WHAT THE TASK ASKS –
Images within the entries are to be omitted; the remainder must be reproduced exactly.

DATA TO USE –
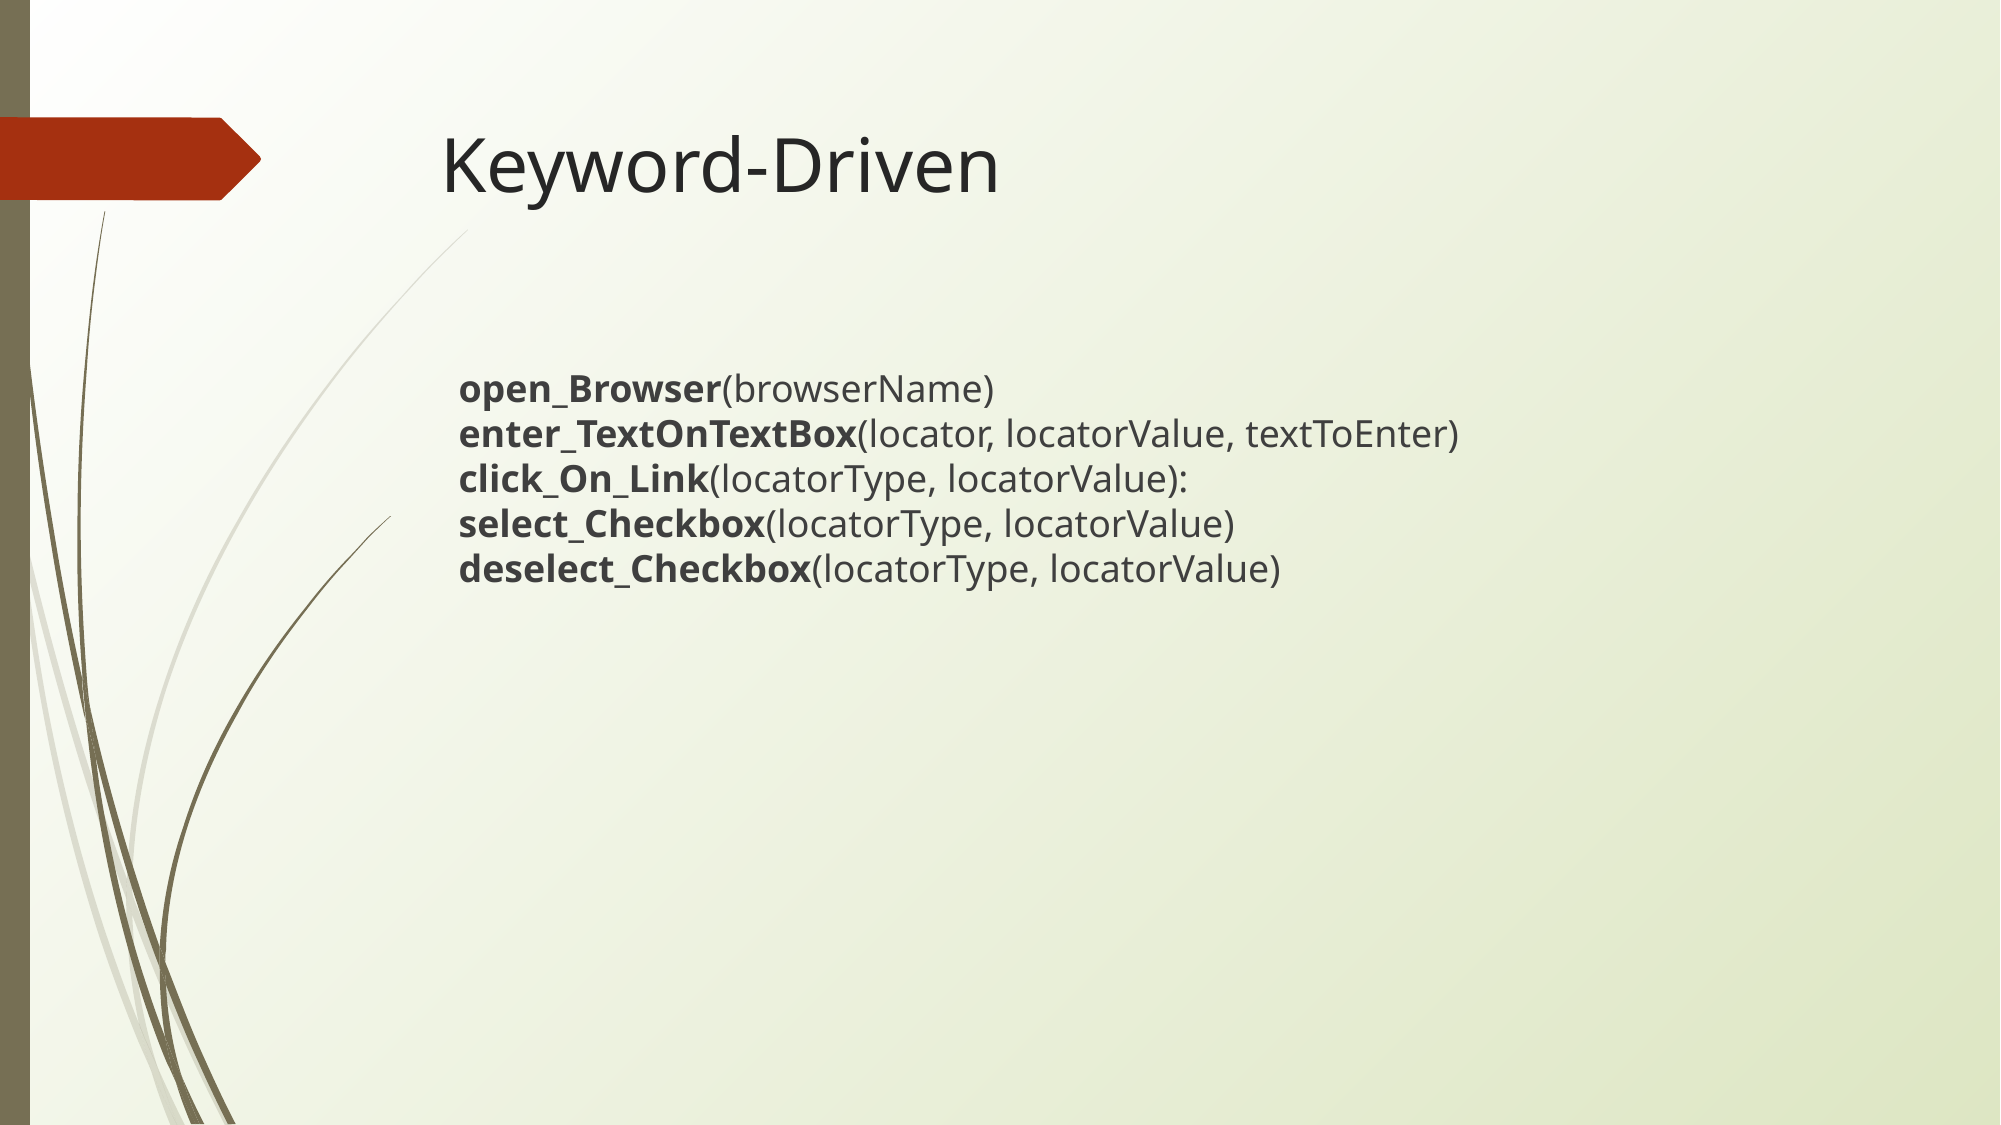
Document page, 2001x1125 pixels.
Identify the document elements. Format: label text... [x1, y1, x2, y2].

list open_Browser(browserName) enter_TextOnTextBox(locator, locatorValue, textToEnter) click_On_Link(locatorType, locatorValue): select_Checkbox(locatorType, locatorValue) deselect_Checkbox(locatorType, locatorValue) [424, 350, 1888, 970]
title Keyword-Driven [425, 102, 1888, 313]
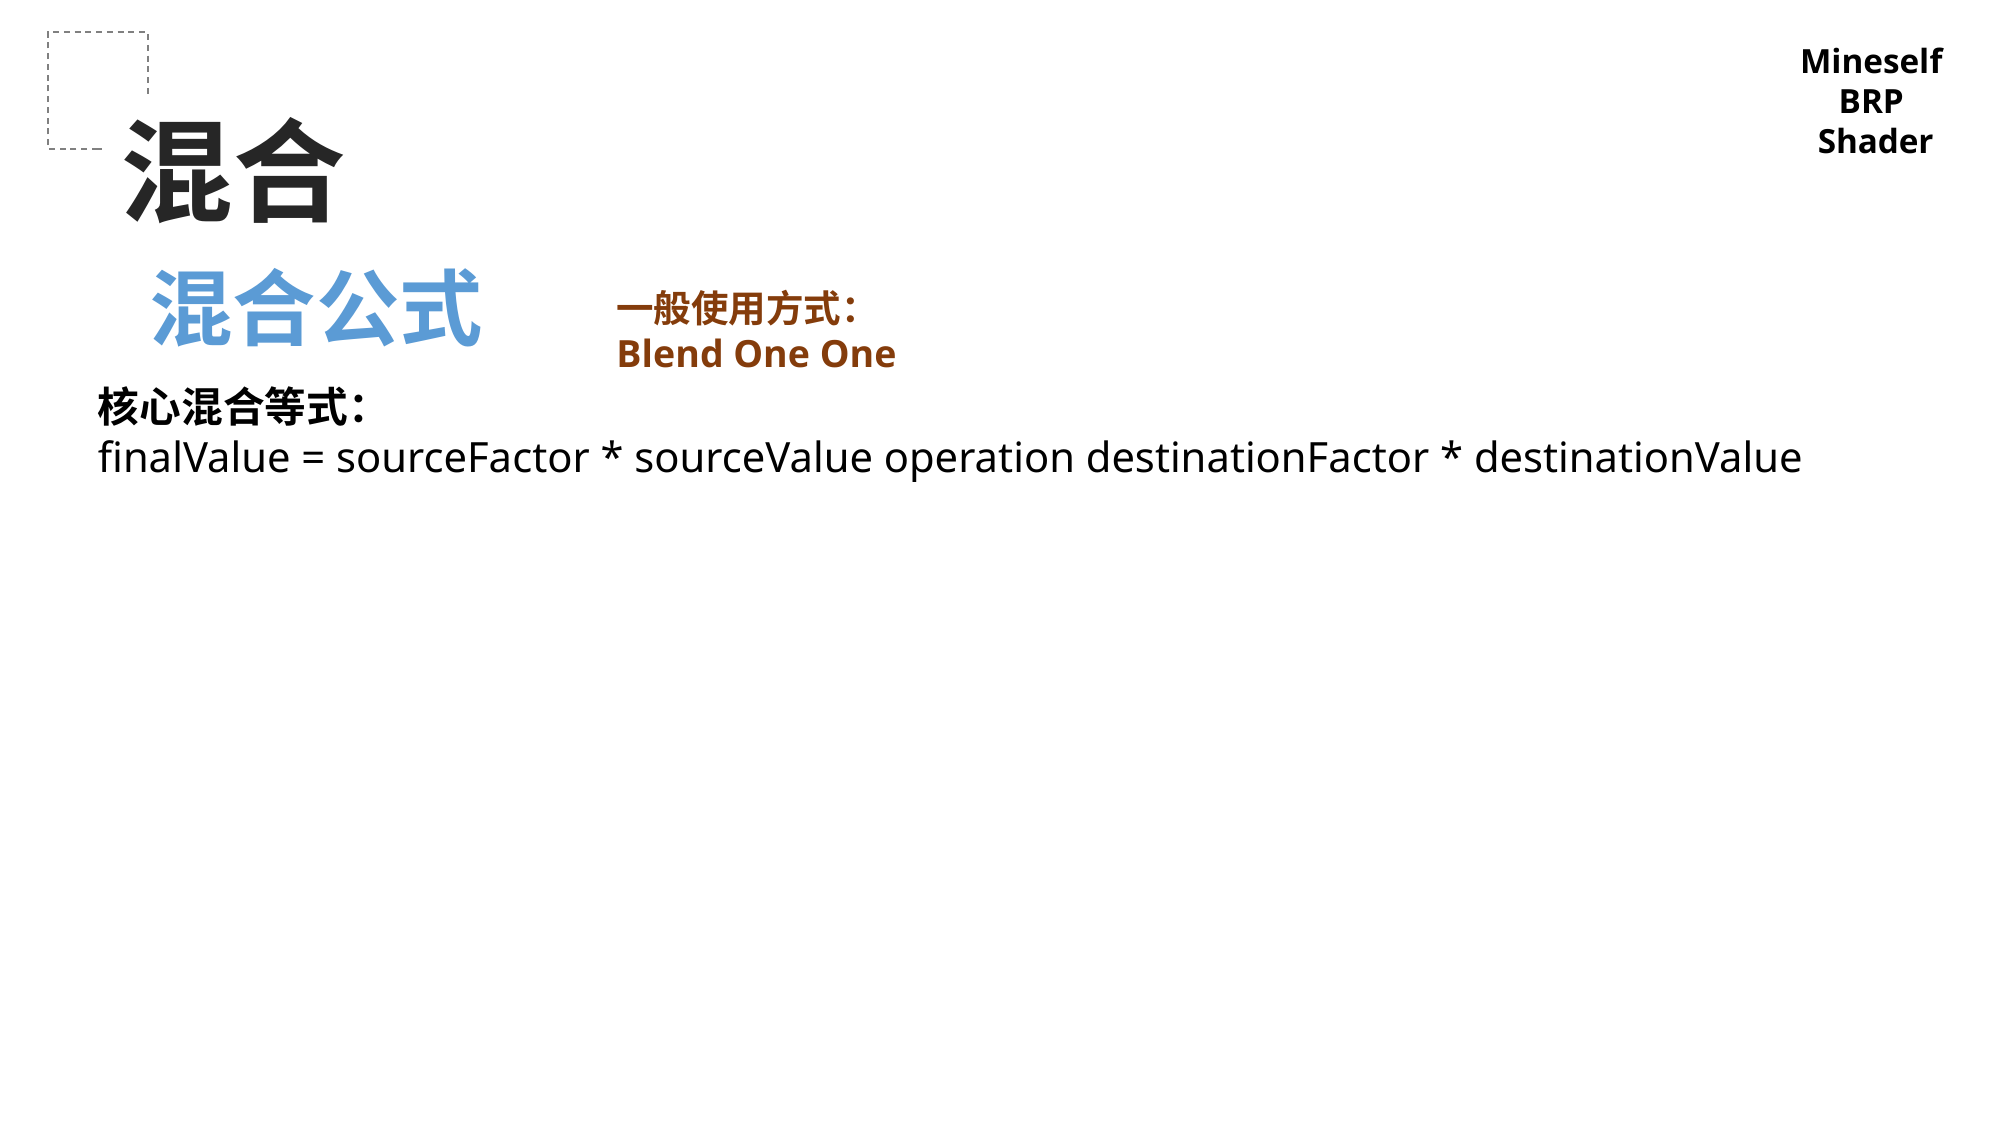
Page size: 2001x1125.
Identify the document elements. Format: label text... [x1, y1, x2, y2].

text_box 一般使用方式： Blend One One [616, 284, 1190, 375]
text_box 核心混合等式： finalValue = sourceFactor * sourceValue operation destinationFactor * destinationValue [97, 380, 1949, 481]
text_box [103, 96, 196, 173]
text_box 混合 [120, 101, 1018, 237]
text_box 混合公式 [149, 256, 635, 357]
text_box Mineself BRP Shader [1788, 40, 1964, 160]
text_box [47, 31, 149, 150]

EXPECTED OUTPUT –
Document page, 2001x1125 pixels.
Identify the document elements. Format: label text... [x1, y1, x2, y2].

list open_Browser(browserName) enter_TextOnTextBox(locator, locatorValue, textToEnter) click_On_Link(locatorType, locatorValue): select_Checkbox(locatorType, locatorValue) deselect_Checkbox(locatorType, locatorValue) [424, 350, 1888, 970]
title Keyword-Driven [425, 102, 1888, 313]
Page size: 2001x1125.
Identify the document elements. Format: label text... [x1, y1, x2, y2].

text_box 一般使用方式： Blend One One [616, 284, 1190, 375]
text_box 核心混合等式： finalValue = sourceFactor * sourceValue operation destinationFactor * destinationValue [97, 380, 1949, 481]
text_box [103, 96, 196, 173]
text_box 混合 [120, 101, 1018, 237]
text_box 混合公式 [149, 256, 635, 357]
text_box Mineself BRP Shader [1788, 40, 1964, 160]
text_box [47, 31, 149, 150]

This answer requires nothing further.